Setidaknya, Pemerintah Kota Madiun mengalokasikan Rp1 miliar untuk bantuan pupuk setiap tahunnya. Bantuan pupuk tersebut untuk 30 kelompok tani di Kota Madiun yang sudah berbadan hukum. Bantuan pupuk tersebut biasanya direalisasikan pada musim ketiga. Hal itu menyesuaikan kondisi di lapangan. Kebutuhan pupuk bersubsidi pemerintah pusat biasanya masih mencukupi untuk musim tanam pertama dan kedua. Karenanya, pemerintah daerah hadir pada musim tanam ketiga.
"Kita tidak bisa hanya bergantung pada padi. Pertanian kita harus pertanian modern. Ini yang mulai kita lakukan kajian-kajian," jelasnya.
Maidi sengaja merinci modal petani mulai dari pupuk, bibit, sampai tenaga. Hal itu untuk melihat hasil bersih yang diterima petani. Pun, hasilnya tidak banyak. Satu hektar lahan padi hanya mengasilkan keuntungan bersih sekitar Rp1,5 juta. Itupun butuh waktunya tiga bulan. Padahal, kebutuhan produk pertanian tidak hanya padi. Wali kota mengaku tengah melakukan kajian kebutuhan produk pertanian lain yang lebih menjanjikan.

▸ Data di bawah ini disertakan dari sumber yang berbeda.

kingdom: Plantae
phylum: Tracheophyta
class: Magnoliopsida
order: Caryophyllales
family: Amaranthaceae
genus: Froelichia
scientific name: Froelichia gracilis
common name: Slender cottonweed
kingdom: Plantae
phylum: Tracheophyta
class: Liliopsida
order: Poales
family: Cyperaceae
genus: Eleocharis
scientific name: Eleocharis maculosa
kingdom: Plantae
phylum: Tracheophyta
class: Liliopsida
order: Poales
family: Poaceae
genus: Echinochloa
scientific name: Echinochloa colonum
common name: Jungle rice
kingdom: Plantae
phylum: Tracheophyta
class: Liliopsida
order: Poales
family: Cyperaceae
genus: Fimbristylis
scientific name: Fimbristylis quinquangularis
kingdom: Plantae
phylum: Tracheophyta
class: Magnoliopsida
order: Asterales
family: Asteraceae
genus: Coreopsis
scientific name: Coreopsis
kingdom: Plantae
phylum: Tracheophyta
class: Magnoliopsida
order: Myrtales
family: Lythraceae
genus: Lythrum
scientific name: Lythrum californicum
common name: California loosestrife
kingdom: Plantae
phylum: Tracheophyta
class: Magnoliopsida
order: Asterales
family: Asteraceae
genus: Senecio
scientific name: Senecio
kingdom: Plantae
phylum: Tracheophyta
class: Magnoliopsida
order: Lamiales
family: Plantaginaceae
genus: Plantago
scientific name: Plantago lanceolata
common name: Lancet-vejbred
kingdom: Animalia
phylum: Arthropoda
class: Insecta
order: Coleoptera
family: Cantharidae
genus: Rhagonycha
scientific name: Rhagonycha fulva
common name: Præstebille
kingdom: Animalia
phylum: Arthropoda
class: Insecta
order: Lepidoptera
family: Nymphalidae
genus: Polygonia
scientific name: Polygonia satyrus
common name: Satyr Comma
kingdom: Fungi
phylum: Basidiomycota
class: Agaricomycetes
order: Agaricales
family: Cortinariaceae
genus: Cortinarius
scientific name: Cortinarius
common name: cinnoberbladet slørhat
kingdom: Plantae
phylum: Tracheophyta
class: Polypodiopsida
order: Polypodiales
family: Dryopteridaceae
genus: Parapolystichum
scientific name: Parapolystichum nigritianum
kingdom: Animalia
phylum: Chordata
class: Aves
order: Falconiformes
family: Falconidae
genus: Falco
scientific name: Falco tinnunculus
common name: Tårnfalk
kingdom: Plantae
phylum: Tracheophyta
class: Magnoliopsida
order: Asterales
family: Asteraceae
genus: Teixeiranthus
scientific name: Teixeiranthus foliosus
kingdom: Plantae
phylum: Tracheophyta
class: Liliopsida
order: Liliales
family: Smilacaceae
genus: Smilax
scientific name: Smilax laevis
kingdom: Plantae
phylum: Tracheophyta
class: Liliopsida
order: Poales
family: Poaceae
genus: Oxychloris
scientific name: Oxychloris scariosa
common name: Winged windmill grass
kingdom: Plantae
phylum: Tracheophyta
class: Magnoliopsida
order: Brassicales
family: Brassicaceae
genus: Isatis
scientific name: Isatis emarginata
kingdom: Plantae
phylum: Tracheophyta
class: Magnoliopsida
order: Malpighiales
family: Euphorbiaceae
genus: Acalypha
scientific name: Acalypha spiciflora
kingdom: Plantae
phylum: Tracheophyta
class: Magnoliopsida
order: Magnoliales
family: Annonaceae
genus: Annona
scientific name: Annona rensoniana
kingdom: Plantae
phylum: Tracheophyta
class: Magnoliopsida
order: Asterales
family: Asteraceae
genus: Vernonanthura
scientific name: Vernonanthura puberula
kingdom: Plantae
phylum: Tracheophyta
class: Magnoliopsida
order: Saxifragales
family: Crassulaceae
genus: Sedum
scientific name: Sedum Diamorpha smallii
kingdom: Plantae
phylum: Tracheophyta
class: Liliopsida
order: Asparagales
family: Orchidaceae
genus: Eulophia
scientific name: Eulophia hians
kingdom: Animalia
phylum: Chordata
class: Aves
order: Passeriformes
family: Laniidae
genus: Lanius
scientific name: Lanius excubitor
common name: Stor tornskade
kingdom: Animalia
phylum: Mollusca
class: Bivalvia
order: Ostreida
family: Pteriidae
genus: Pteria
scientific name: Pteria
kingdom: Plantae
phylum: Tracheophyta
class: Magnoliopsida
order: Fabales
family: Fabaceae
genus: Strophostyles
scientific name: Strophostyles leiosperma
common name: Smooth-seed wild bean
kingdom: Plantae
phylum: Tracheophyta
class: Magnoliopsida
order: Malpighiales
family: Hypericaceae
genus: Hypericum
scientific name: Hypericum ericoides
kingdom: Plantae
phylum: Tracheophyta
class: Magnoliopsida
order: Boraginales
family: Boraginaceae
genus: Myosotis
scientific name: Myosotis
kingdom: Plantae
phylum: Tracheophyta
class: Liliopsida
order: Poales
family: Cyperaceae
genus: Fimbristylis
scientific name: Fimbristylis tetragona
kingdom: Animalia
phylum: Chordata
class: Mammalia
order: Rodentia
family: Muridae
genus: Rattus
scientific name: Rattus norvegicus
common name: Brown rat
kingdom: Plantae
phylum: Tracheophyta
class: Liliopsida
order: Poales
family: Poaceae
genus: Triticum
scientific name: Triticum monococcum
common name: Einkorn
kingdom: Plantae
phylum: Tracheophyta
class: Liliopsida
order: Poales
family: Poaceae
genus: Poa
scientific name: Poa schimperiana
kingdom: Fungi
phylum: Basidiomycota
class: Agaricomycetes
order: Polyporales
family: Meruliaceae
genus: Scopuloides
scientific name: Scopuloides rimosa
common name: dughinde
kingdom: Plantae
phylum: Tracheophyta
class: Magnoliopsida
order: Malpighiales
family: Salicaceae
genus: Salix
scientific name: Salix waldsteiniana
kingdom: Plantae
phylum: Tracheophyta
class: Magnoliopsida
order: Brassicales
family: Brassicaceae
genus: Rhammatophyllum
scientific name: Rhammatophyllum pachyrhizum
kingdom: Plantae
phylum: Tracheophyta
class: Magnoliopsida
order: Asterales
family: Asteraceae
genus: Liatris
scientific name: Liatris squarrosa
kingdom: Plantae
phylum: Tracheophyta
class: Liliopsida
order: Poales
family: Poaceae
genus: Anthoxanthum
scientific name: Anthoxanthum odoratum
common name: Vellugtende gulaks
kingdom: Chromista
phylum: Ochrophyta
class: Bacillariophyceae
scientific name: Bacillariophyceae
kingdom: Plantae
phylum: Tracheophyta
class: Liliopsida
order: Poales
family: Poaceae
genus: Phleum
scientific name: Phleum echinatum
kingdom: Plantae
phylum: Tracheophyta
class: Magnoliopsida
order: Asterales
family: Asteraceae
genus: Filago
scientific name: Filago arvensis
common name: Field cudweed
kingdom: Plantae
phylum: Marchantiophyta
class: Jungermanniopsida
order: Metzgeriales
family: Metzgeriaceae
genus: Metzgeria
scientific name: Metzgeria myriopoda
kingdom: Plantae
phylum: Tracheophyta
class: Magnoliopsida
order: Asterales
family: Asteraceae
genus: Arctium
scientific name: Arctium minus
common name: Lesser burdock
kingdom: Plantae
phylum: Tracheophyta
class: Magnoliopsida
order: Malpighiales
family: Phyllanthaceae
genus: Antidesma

:Kebutuhan masyarakat itu kan tidak hanya beras. Ya cabai, buah, bunga untuk ziarah, dan lainnya. Sementara saat ini semua itu dipenuhi dari daerah lain. Kalau itu lebih menguntungkan, kenapa tidak kita coba sebagian lahan untuk tanaman lainnya," terangnya.
Wali kota menyebut wajar jika anak muda enggan bertani. Sebab, dalam tiga bulan hanya menghasilkan Rp1,5 juta. Sedang, UMR Kota Madiun sudah Rp1,9 juta sebulan. Oleh karena itu, Maidi ingin ada kajian hasil produk pertanian lain yang lebih menguntungkan untuk menarik minat petani muda.
"Kalau yang tua habis, sedang yang muda tidak mau bertani, habis sudah. Produk dan hasil pertanian harus menarik agar mereka yang muda mau terjun. Ini yang sudah kita pikirkan," pungkasnya sembari menyebut kebutuhan beras sudah dapat terpenuhi dari daerah sekitar.